Dobson Communications Announces Pricing of Private Offerings of Senior Floating Rate Notes and Senior Convertible Debentures


OKLAHOMA CITY, Sept. 7, 2005 (PRIMEZONE) -- Dobson Communications Corporation (Nasdaq:DCEL), today announced the pricing of its private offerings of $150 million principal amount of Senior Floating Rate Notes due 2012 and $150 million principal amount of Senior Convertible Debentures due 2025. In addition, the Company may issue up to an additional $30 million principal amount of Senior Convertible Debentures upon exercise of an option granted to the initial purchasers.

The Senior Floating Rate Notes will bear interest at a rate equal to three-month LIBOR plus 4.25% and mature in 2012. The Company will have the right to redeem the Senior Floating Rate Notes any time on or after October 15, 2007, initially at a redemption price equal to 102% of the principal amount being redeemed, plus accrued interest.

The Senior Convertible Debentures will bear interest at a rate of 1.5% per annum and mature in 2025. If certain conditions are satisfied, the Senior Convertible Debentures will be convertible into shares of the Company's Class A common stock at an initial conversion rate of 97.0685 per $1,000 principal amount of Senior Convertible Debentures (equivalent to an initial conversion price of approximately $10.30 per share), which represents a premium of 27.5% to the last reported sale price of the Class A common stock on the Nasdaq Stock Market on September 7, 2005 of $8.08 per share.

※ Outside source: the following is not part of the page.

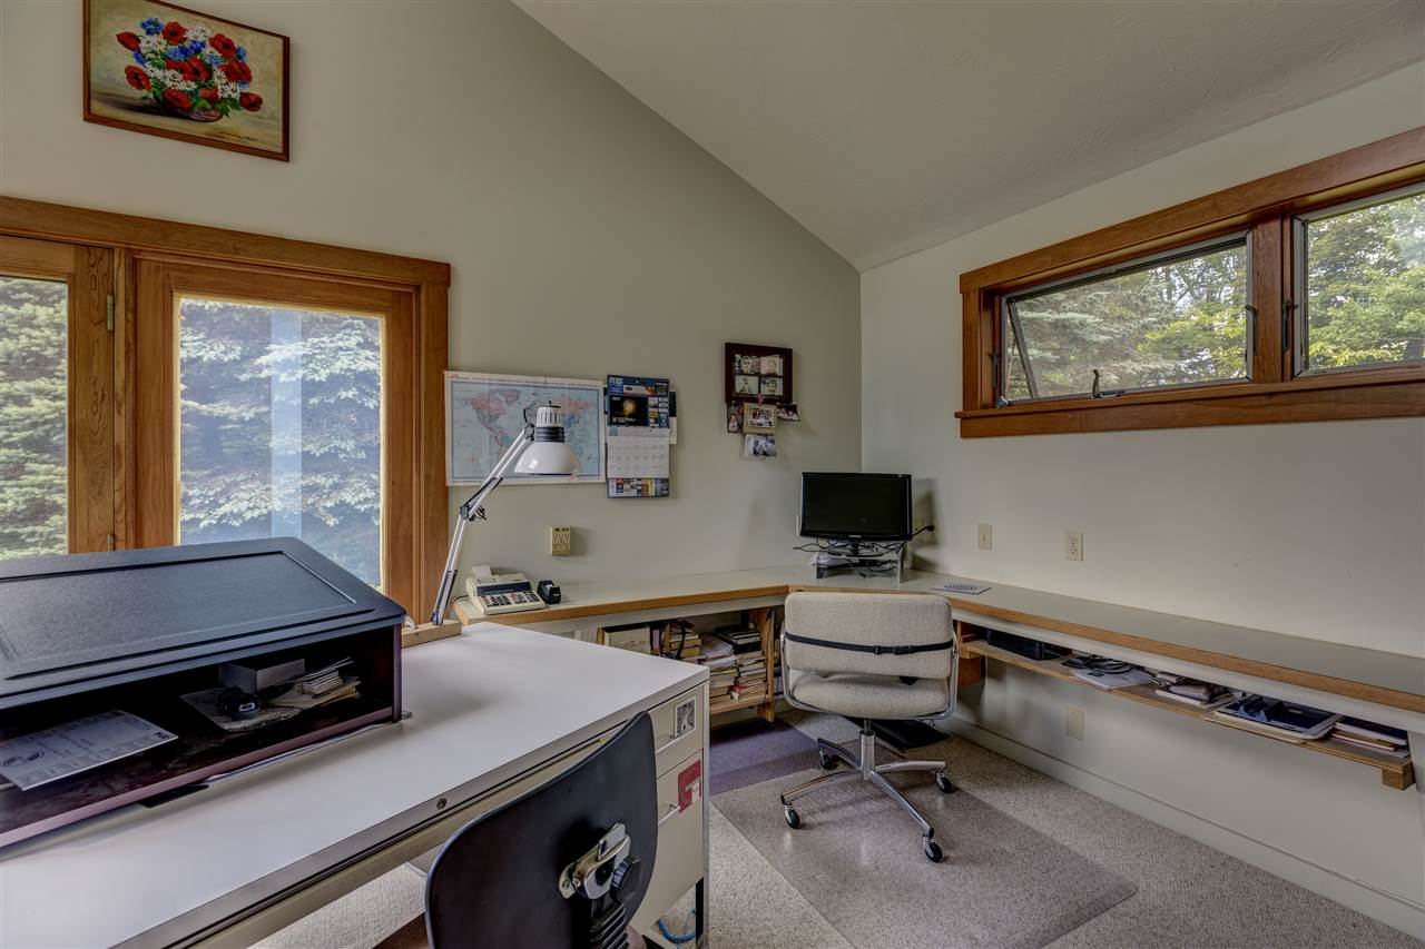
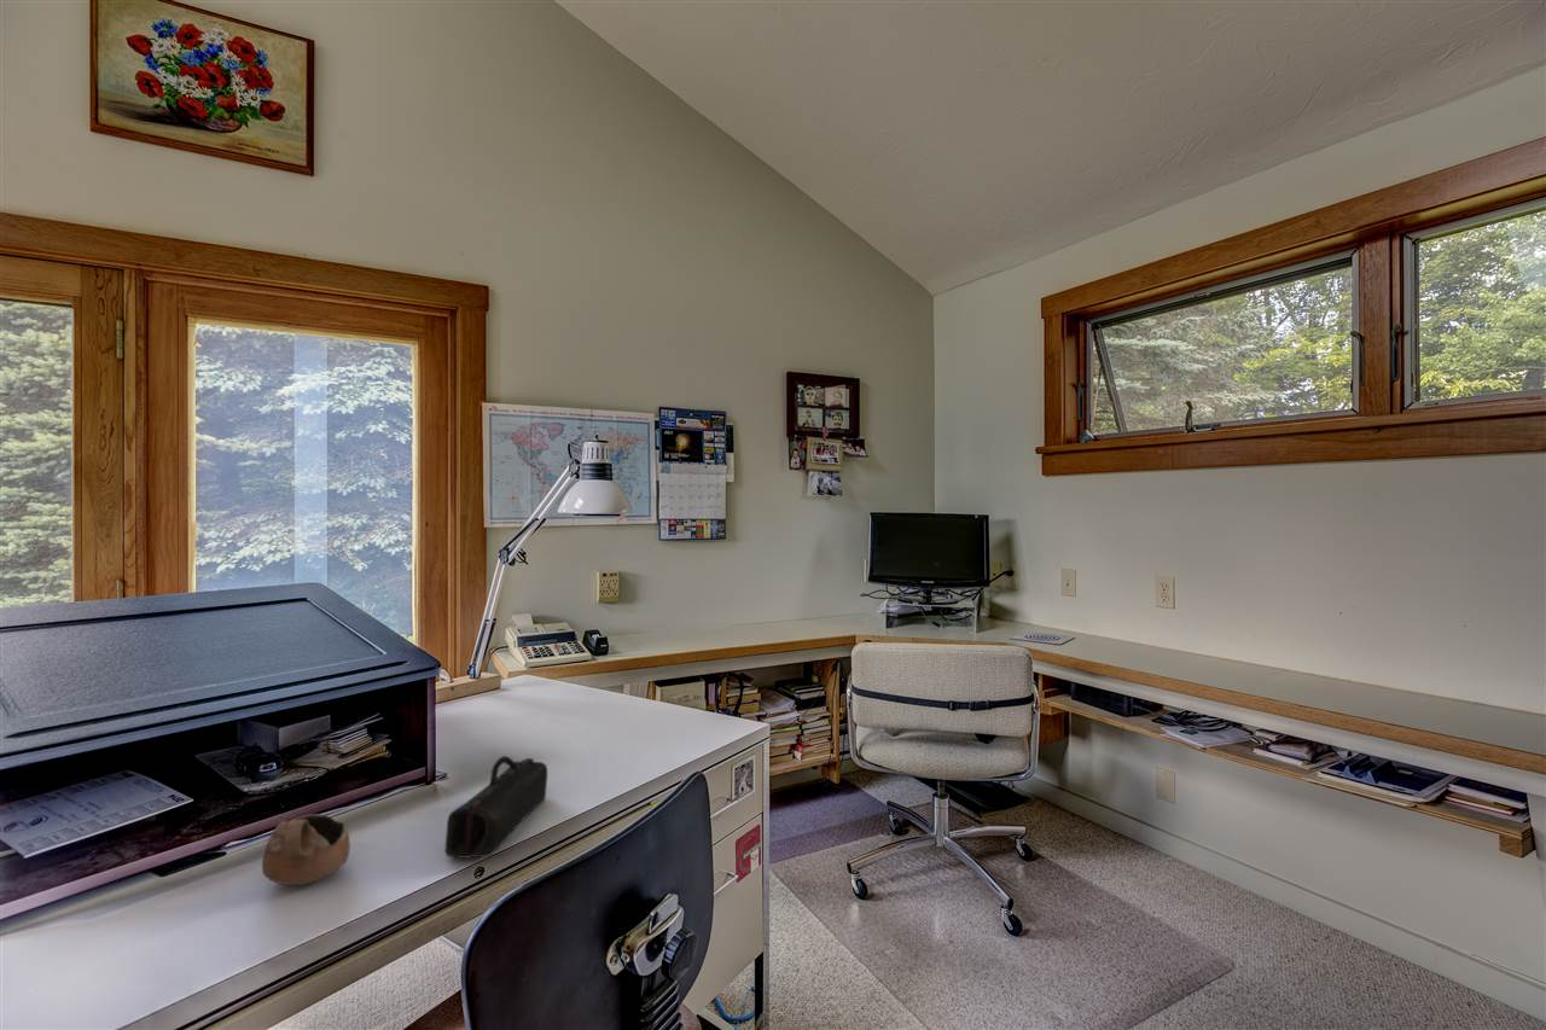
+ cup [261,813,351,886]
+ pencil case [443,755,548,860]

The Senior Convertible Debentures will be convertible if, among other things (1) there is a change in control of the Company or other fundamental change, including the dissolution of the Company or the delisting of the Company's Class A common stock; (2) the closing price of the Class A common stock for 20 trading days in any quarter is more than 125% of the then-current conversion price of the Senior Convertible Debentures; or (3) during any five-trading-day period the trading price of the Senior Convertible Debentures is less than 98% of the closing price of the Class A common stock during such five-day period multiplied by the then-current conversion rate of the Senior Convertible Debentures. Upon conversion, the Company has the right to deliver cash, shares of Class A common stock or a combination of cash and shares of Class A common stock. The conversion rate is subject to adjustment under certain circumstances.

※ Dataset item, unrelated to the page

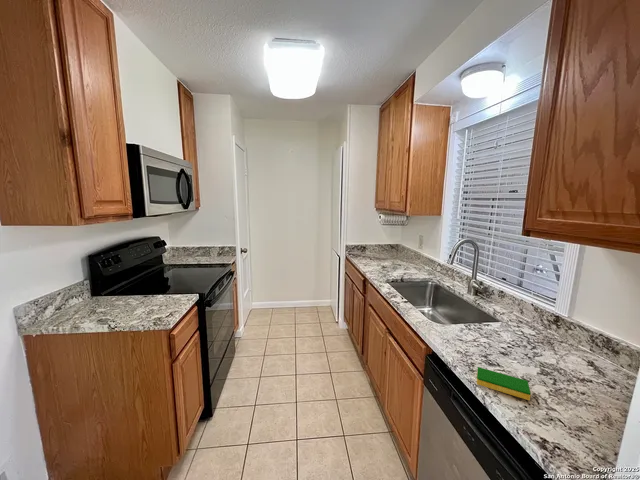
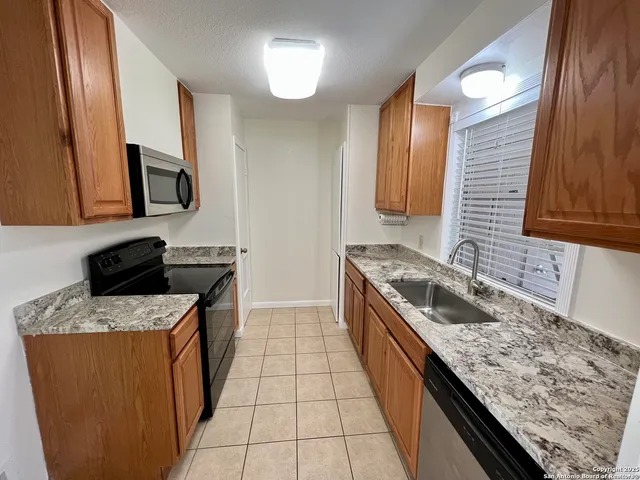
- dish sponge [476,366,532,401]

The Company will have the right to redeem the Senior Convertible Debentures at any time on or after October 1, 2010 at a redemption price equal to 100% of the principal amount being redeemed, plus accrued interest. In addition, holders of the Senior Convertible Debentures will have the right to require the Company to repurchase all or part of the Senior Convertible Debentures on October 1, 2010, October 1, 2015 and October 1, 2020 or if there is a change of control or other fundamental change, in each case at a repurchase price equal to 100% of the principal amount being redeemed, plus accrued interest.

The Company intends to use the net proceeds from the offerings, along with cash on hand, to redeem the entire $299 million outstanding aggregate principal amount of its 10.875% Senior Notes due 2010, including accrued interest and the applicable redemption premium.

The offerings of the Senior Floating Rate Notes and Senior Convertible Debentures are not conditioned on each other and are expected to close on September 13, 2005, subject to customary closing conditions.

The Senior Floating Rate Notes will be offered only to qualified institutional buyers under Rule 144A and to persons outside the United States under Regulation S, and the Senior Convertible Debentures will be offered only to qualified institutional buyers under Rule 144A. The notes and debentures (including any shares of common stock issuable upon conversion thereof) have not been registered under the Securities Act of 1933 or under any state securities laws and, unless so registered, may not be offered or sold in the United States or to U.S. persons except pursuant to an exemption from, or in a transaction not subject to, the registration requirements of the Securities Act and applicable state securities laws. This press release does not constitute an offer to sell or the solicitation of an offer to buy any securities.

This press release contains "forward-looking statements" within the meaning of the Private Securities Litigation Reform Act of 1995. These include, but are not limited to, statements regarding the Company's plans, intentions and expectations. Such statements are inherently subject to a variety of risks and uncertainties that could cause actual results to differ materially from those projected. These risks include, but are not limited to, market conditions and other factors that could affect the Company's ability to complete the proposed debt offerings. A more extensive discussion of the risk factors that could impact these areas and the Company's overall business and financial performance can be found in the Company's reports and other filings filed with the Securities and Exchange Commission. Given these concerns, investors and analysts should not place undue reliance on forward-looking statements.